Tea time with Love He Said
Interview with Inès Sedan, director of Love He Said
Could you describe your admiration for Charles Bukowski and how you found out about this public appearance?
I discovered this public appearance by Bukowski almost by chance. I was working on another animation project and listening to Tom Waits on YouTube when the autoplay feature suddenly put on this incredible reading by Bukowski. I immediately stopped what I was doing and let myself sink into the atmosphere of the recording. The images from his poem Lovecame to me one by one and when he finished his recitation, in my head I saw Bukowski crying, and that was when I decided to make a film about the recording. I bought a book with all his poems, I read and reread his novels, I wanted to know who this vulgar, punk writer was. Bukowski was a man who gave everything for his creation, a fighter, a man who believed in love despite everything. And after two years of work on this short film, I can safely say that Bukowski has become my best friend, like Bowie or Frida Kahlo, artists who help us get through difficult moments. Every so often I read his poem – my favorite Bukowski poem – The Genius of the Crowdand it gives me the courage to persist in my madness, my life.
The voice we hear is actually the original recording, correct? Is it complete or did you recompose it?
Yes, it’s the complete original recording, we didn’t even clean up the sound when did the mixing in order to preserve Bukowski’s voice and keep the trashy, slightly dirty side. The only part we added to the original sound recording is the part where he’s crying. In the original recording he doesn’t cry, but I wanted to concretize the image I had in my head when I heard it the first time.
Did you use real images as the basis for the animated sequence of the public reading?
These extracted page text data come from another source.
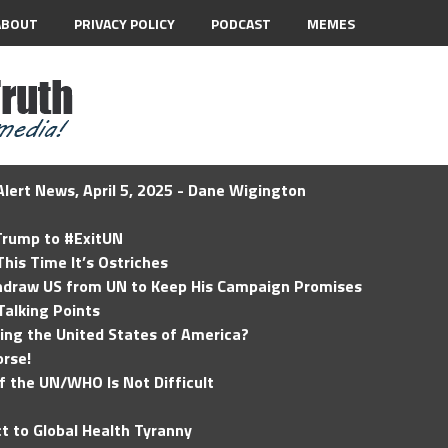
ABOUT
PRIVACY POLICY
PODCAST
MEMES
lert News, April 5, 2025 - Dane Wigington
 Trump to #ExitUN
his Time It’s Ostriches
hdraw US from UN to Keep His Campaign Promises
Talking Points
ding the United States of America?
rse!
of the UN/WHO Is Not Difficult
t to Global Health Tyranny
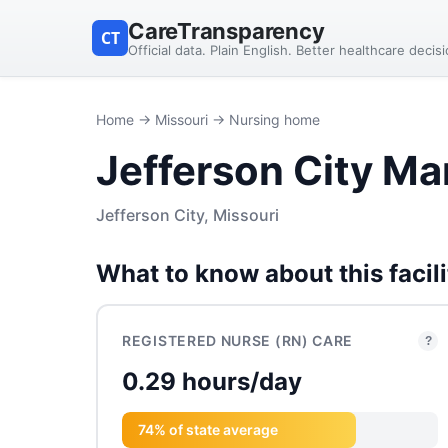
CareTransparency
CT
Official data. Plain English. Better healthcare decis
Home
→
Missouri
→ Nursing home
Jefferson City Ma
Jefferson City, Missouri
What to know about this facili
REGISTERED NURSE (RN) CARE
?
0.29 hours/day
74% of state average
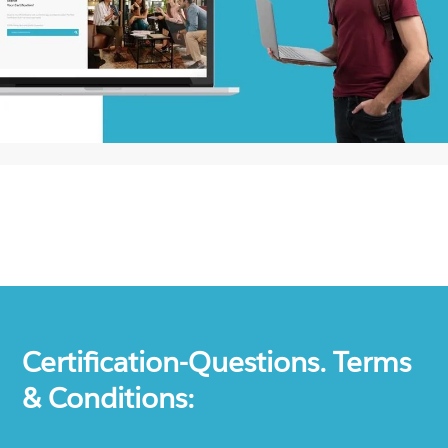
Certification-Questions. Terms
& Conditions:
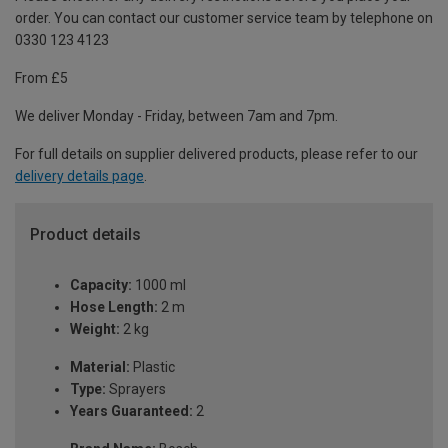
order. You can contact our customer service team by telephone on
0330 123 4123
From £5
We deliver Monday - Friday, between 7am and 7pm.
For full details on supplier delivered products, please refer to our
delivery details page
.
Product details
Capacity:
1000 ml
Hose Length:
2 m
Weight:
2 kg
Material:
Plastic
Type:
Sprayers
Years Guaranteed:
2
The images of Bukowski’s reading are real, but I didn’t do standard rotoscoping [an animation technique that animators use to trace over motion picture footage, frame by frame, to produce realistic action – editor’s note]. The archival images I had access to were very bad quality, filmed at the time with a 16mm camera and completely ruined after being transferred to VHS for television (in 1973, so a long time ago). So I mixed a few still photos of Bukowski with the archival image. I first did cutout animation using After Effects, then I drew on the images – Bukowski’s face, hands and body – then I painted over each individual image with the program TVPaint to visually recreate his reading. There are no real images of this exact moment of his reading – I had to use other archives and also animate Bukowski’s face to accompany the movement of his mouth, lip-syncing it to the audio. Nothing is real in animation!J
What interested you in the relationship between wine and sexuality?
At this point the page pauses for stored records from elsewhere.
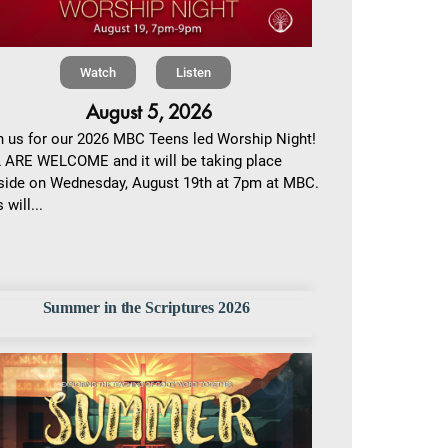
Watch
Listen
August 5, 2026
n us for our 2026 MBC Teens led Worship Night!
 ARE WELCOME and it will be taking place
side on Wednesday, August 19th at 7pm at MBC.
 will...
Summer in the Scriptures 2026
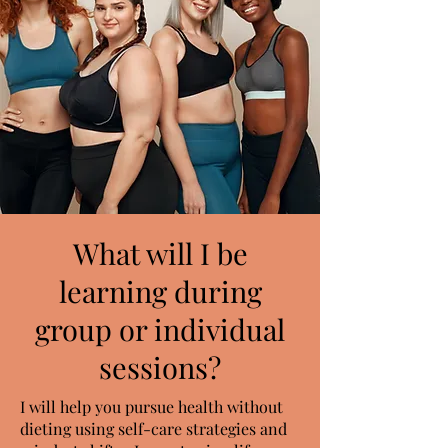
What will I be
learning during
group or individual
sessions?
I will help you pursue health without
dieting using self-care strategies and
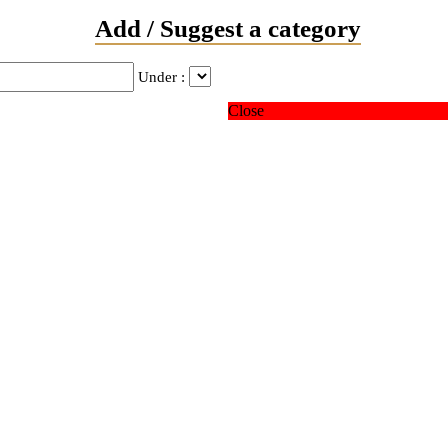
Add / Suggest a category
Under :
Close
ver married
 domestic partnership
 answer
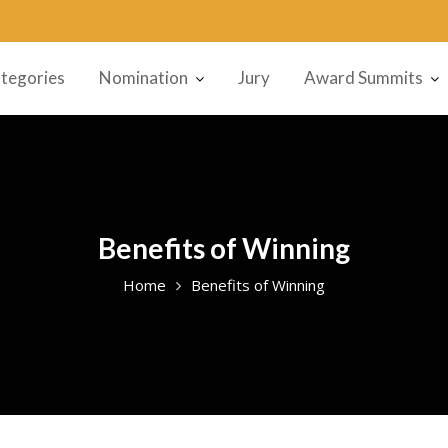
tegories
Nomination
Jury
Award Summits
Benefits of Winning
Home
Benefits of Winning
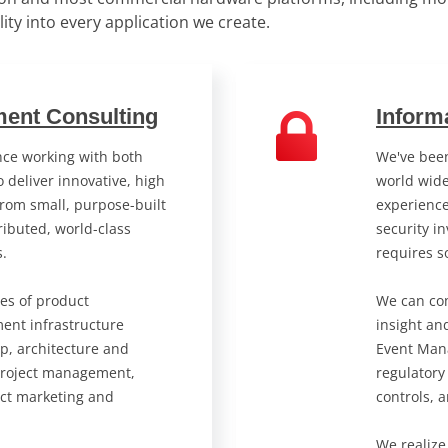
ility into every application we create.
ent Consulting
Inform
ce working with both
We've been
 deliver innovative, high
world wide
from small, purpose-built
experienc
ibuted, world-class
security in
s.
requires s
ses of product
We can com
ent infrastructure
insight an
p, architecture and
Event Man
project management,
regulatory
ct marketing and
controls, 
We realize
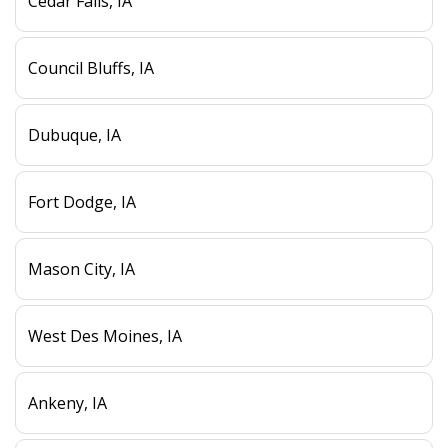
Cedar Falls, IA
Council Bluffs, IA
Dubuque, IA
Fort Dodge, IA
Mason City, IA
West Des Moines, IA
Ankeny, IA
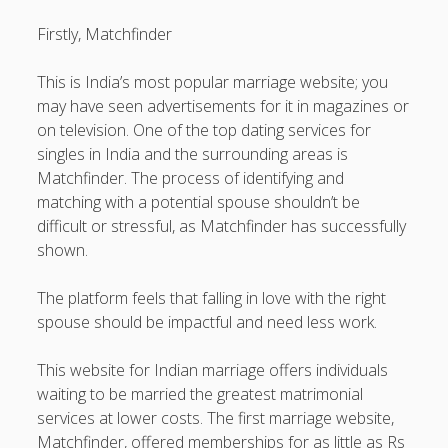
https://usaglobality.com/
Firstly, Matchfinder
This is India’s most popular marriage website; you
may have seen advertisements for it in magazines or
on television. One of the top dating services for
singles in India and the surrounding areas is
Matchfinder. The process of identifying and
matching with a potential spouse shouldn’t be
difficult or stressful, as Matchfinder has successfully
shown.
The platform feels that falling in love with the right
spouse should be impactful and need less work.
This website for Indian marriage offers individuals
waiting to be married the greatest matrimonial
services at lower costs. The first marriage website,
Matchfinder, offered memberships for as little as Rs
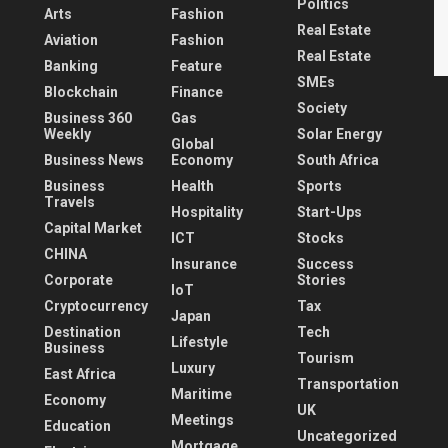
Politics
Arts
Fashion
Real Estate
Aviation
Fashion
Real Estate
Banking
Feature
SMEs
Blockchain
Finance
Society
Business 360
Gas
Weekly
Solar Energy
Global
Business News
Economy
South Africa
Business
Health
Sports
Travels
Hospitality
Start-Ups
Capital Market
ICT
Stocks
CHINA
Insurance
Success
Corporate
Stories
IoT
Cryptocurrency
Tax
Japan
Destination
Tech
Lifestyle
Business
Tourism
Luxury
East Africa
Transportation
Maritime
Economy
UK
Meetings
Education
Uncategorized
Mortgage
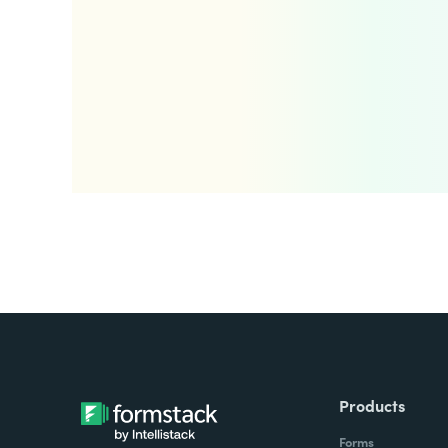
Products
Forms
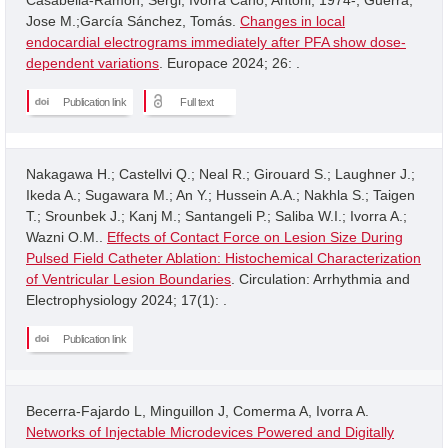
Jose M.;García Sánchez, Tomás.
Changes in local
endocardial electrograms immediately after PFA show dose-
dependent variations
. Europace 2024; 26: .
Publication link
Full text
Nakagawa H.; Castellvi Q.; Neal R.; Girouard S.; Laughner J.;
Ikeda A.; Sugawara M.; An Y.; Hussein A.A.; Nakhla S.; Taigen
T.; Srounbek J.; Kanj M.; Santangeli P.; Saliba W.I.; Ivorra A.;
Wazni O.M..
Effects of Contact Force on Lesion Size During
Pulsed Field Catheter Ablation: Histochemical Characterization
of Ventricular Lesion Boundaries
. Circulation: Arrhythmia and
Electrophysiology 2024; 17(1): .
Publication link
Becerra-Fajardo L, Minguillon J, Comerma A, Ivorra A.
Networks of Injectable Microdevices Powered and Digitally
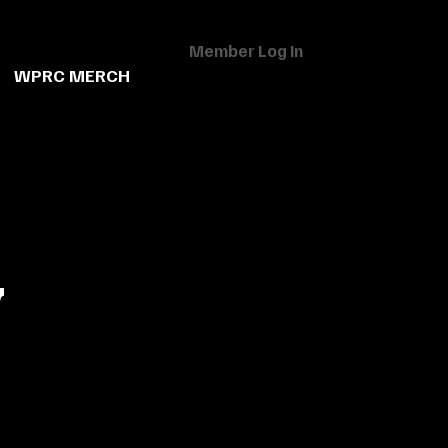
Member Log In
WPRC MERCH
w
I’d say more like the relationship between sexuality and the bottle. In one of his poems, Bukowski produces an ode to beer, to the little bottle of beer which, unlike the women he frequented, was always there, faithful, by his side. That was my starting point: a bottle can represent both a man’s genitals and a woman. I play with that ambiguity in the dream sequence of my short film, where the bottle becomes a unisex sex toy, filled with a magic liquid that makes you forget the pains of love.
Does the theme of the vulnerability that each of us carries within ourselves hold a particular interest for you, and are you planning on making other films around this idea?
More than the theme of vulnerability, I’d say I’m interested in the urgent need every individual has of being loved, even a rough, vulgar man like Bukowski. Yes, absolutely, I’m currently working on another short film idea about a woman who loses her head searching for her soul mate, based on real story I heard on the radio!
Have you discovered any advantages that the short film form provides?
Yes, with the short form, I feel like I’m completely free, especially in animated shorts, at least for the way I work. For me, it’s like writing poems, just with images.
Love He Said is part of Lab Competition L4.